<<<<

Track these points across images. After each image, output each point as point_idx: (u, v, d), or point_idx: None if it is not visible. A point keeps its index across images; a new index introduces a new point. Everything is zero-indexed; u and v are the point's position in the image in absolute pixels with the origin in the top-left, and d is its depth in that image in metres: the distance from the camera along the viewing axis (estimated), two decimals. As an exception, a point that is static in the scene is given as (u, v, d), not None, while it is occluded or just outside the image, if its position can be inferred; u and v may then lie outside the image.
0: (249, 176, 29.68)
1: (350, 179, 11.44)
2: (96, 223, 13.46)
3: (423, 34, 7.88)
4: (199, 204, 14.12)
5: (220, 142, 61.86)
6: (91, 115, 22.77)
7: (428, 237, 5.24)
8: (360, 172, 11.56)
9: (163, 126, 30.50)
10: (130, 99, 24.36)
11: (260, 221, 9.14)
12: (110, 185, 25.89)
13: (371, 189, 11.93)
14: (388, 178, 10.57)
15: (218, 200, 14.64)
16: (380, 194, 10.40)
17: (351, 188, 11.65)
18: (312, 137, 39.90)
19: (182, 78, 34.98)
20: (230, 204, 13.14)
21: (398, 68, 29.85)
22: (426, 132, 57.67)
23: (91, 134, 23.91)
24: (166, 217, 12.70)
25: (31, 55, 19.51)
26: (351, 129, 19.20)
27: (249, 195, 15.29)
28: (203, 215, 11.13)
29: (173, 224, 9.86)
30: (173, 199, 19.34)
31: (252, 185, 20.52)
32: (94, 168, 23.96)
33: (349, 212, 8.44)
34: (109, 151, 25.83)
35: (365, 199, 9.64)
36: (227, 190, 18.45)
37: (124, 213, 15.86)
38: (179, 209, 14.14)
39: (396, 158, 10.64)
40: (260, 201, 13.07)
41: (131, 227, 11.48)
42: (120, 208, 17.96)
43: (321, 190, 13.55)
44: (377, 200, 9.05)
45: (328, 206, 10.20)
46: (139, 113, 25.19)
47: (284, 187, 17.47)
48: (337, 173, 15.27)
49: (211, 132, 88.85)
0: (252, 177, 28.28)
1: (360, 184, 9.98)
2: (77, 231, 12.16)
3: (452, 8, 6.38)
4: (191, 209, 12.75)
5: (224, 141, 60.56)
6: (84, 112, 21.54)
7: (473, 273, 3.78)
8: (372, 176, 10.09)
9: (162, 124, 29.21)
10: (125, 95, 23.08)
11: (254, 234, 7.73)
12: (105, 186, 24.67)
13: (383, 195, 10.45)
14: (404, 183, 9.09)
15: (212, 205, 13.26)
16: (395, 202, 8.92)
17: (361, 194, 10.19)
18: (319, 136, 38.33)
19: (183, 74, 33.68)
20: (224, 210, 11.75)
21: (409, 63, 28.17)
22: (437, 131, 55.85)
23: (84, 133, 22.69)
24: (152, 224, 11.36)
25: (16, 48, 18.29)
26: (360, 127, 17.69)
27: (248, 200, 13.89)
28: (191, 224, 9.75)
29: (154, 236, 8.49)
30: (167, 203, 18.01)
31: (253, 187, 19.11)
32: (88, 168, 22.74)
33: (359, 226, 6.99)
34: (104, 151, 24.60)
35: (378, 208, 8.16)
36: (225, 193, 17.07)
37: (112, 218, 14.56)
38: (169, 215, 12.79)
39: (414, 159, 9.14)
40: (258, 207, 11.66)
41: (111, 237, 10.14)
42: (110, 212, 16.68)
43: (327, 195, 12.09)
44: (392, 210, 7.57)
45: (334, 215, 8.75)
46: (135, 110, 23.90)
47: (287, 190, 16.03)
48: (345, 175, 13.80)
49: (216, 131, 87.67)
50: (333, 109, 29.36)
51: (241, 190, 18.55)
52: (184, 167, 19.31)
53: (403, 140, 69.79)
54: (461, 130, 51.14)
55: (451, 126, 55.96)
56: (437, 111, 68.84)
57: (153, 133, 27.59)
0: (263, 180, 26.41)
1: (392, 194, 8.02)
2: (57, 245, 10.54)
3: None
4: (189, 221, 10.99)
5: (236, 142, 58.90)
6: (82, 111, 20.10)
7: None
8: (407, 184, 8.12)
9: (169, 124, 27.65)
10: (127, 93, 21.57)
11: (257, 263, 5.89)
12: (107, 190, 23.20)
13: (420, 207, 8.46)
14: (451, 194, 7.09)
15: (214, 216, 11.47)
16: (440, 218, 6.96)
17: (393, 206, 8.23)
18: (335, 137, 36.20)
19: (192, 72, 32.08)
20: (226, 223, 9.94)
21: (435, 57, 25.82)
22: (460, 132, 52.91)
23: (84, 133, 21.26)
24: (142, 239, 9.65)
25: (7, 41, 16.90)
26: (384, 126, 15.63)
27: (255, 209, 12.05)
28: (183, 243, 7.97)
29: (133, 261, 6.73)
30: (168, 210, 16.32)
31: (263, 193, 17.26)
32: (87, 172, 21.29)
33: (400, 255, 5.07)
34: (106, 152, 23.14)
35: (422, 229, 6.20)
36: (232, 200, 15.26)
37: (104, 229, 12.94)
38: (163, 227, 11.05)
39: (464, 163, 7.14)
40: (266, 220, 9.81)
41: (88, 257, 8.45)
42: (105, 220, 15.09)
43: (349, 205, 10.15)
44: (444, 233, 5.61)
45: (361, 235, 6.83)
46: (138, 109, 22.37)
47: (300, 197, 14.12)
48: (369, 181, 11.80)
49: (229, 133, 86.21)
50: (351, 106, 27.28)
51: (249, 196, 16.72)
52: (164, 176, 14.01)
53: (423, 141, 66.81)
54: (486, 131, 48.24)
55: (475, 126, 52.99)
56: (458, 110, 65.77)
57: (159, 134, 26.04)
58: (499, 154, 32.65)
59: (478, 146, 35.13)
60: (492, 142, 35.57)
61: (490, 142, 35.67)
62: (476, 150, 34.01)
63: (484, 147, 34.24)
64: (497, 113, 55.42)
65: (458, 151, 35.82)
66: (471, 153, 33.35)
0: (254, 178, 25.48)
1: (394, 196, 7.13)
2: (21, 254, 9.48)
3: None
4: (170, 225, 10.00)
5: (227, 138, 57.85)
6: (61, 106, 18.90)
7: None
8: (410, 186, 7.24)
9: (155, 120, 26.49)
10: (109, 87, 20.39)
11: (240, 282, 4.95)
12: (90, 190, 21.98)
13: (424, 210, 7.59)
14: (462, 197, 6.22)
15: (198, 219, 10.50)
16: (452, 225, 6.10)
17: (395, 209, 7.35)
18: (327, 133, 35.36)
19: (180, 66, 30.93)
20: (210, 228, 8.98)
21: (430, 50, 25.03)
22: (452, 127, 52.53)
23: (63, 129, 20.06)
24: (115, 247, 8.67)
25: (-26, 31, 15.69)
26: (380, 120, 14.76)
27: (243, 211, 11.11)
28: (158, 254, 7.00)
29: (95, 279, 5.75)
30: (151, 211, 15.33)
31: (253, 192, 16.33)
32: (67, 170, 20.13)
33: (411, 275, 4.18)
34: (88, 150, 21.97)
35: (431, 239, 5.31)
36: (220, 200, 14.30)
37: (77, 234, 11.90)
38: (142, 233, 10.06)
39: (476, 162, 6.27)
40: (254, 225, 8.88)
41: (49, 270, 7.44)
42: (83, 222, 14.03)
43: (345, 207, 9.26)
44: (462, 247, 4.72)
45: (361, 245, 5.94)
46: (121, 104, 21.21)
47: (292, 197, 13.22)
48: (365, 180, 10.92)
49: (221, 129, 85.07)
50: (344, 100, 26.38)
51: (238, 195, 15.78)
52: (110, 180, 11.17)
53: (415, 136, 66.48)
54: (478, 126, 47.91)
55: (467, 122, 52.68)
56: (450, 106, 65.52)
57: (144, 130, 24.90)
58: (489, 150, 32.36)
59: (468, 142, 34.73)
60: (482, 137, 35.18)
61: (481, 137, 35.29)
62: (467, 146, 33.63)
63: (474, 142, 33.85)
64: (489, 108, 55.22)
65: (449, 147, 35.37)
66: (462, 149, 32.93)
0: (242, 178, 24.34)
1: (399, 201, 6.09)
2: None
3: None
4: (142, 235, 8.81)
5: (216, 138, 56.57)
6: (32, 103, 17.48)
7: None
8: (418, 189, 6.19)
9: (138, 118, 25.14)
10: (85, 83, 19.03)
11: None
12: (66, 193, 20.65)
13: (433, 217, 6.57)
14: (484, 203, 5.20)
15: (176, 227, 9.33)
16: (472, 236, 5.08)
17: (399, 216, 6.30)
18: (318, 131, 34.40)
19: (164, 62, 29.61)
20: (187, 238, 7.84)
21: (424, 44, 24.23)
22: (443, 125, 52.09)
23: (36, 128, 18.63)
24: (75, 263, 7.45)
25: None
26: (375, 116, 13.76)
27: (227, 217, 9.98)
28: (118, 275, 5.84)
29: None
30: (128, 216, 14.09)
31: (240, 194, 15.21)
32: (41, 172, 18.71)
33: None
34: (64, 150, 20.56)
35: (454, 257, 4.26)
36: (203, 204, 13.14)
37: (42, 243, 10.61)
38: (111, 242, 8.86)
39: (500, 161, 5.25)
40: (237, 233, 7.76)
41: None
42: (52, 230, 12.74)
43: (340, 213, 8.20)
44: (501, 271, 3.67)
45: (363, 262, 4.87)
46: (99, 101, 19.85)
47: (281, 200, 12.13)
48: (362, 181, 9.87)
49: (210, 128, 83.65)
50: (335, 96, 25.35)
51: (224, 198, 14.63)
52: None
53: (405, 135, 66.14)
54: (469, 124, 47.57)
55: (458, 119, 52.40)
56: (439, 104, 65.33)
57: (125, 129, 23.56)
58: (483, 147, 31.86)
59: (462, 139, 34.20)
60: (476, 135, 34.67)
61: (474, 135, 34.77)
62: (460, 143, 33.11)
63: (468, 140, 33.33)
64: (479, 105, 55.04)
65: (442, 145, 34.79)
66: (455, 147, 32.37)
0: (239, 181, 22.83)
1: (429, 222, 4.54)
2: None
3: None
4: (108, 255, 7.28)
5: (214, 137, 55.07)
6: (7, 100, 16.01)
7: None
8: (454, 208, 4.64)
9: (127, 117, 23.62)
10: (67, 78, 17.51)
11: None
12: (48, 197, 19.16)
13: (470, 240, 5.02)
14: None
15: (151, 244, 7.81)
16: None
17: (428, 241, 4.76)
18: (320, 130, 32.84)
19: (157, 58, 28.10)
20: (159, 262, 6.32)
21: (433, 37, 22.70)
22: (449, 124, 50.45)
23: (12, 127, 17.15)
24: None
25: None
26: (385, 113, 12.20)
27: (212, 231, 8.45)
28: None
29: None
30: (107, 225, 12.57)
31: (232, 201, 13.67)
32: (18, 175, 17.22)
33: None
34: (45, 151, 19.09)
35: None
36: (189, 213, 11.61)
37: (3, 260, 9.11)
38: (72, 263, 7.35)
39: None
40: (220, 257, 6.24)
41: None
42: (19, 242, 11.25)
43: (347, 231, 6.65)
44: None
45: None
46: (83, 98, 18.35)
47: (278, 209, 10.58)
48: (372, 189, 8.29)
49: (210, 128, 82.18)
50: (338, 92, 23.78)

>>>>

Work item: For this task, write out exactly the lines of the entries above, starting at the line with "1: (350, 179, 11.44)" and ending at the line with "35: (365, 199, 9.64)", both included, and no others.

Response box:
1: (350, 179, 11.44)
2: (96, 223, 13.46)
3: (423, 34, 7.88)
4: (199, 204, 14.12)
5: (220, 142, 61.86)
6: (91, 115, 22.77)
7: (428, 237, 5.24)
8: (360, 172, 11.56)
9: (163, 126, 30.50)
10: (130, 99, 24.36)
11: (260, 221, 9.14)
12: (110, 185, 25.89)
13: (371, 189, 11.93)
14: (388, 178, 10.57)
15: (218, 200, 14.64)
16: (380, 194, 10.40)
17: (351, 188, 11.65)
18: (312, 137, 39.90)
19: (182, 78, 34.98)
20: (230, 204, 13.14)
21: (398, 68, 29.85)
22: (426, 132, 57.67)
23: (91, 134, 23.91)
24: (166, 217, 12.70)
25: (31, 55, 19.51)
26: (351, 129, 19.20)
27: (249, 195, 15.29)
28: (203, 215, 11.13)
29: (173, 224, 9.86)
30: (173, 199, 19.34)
31: (252, 185, 20.52)
32: (94, 168, 23.96)
33: (349, 212, 8.44)
34: (109, 151, 25.83)
35: (365, 199, 9.64)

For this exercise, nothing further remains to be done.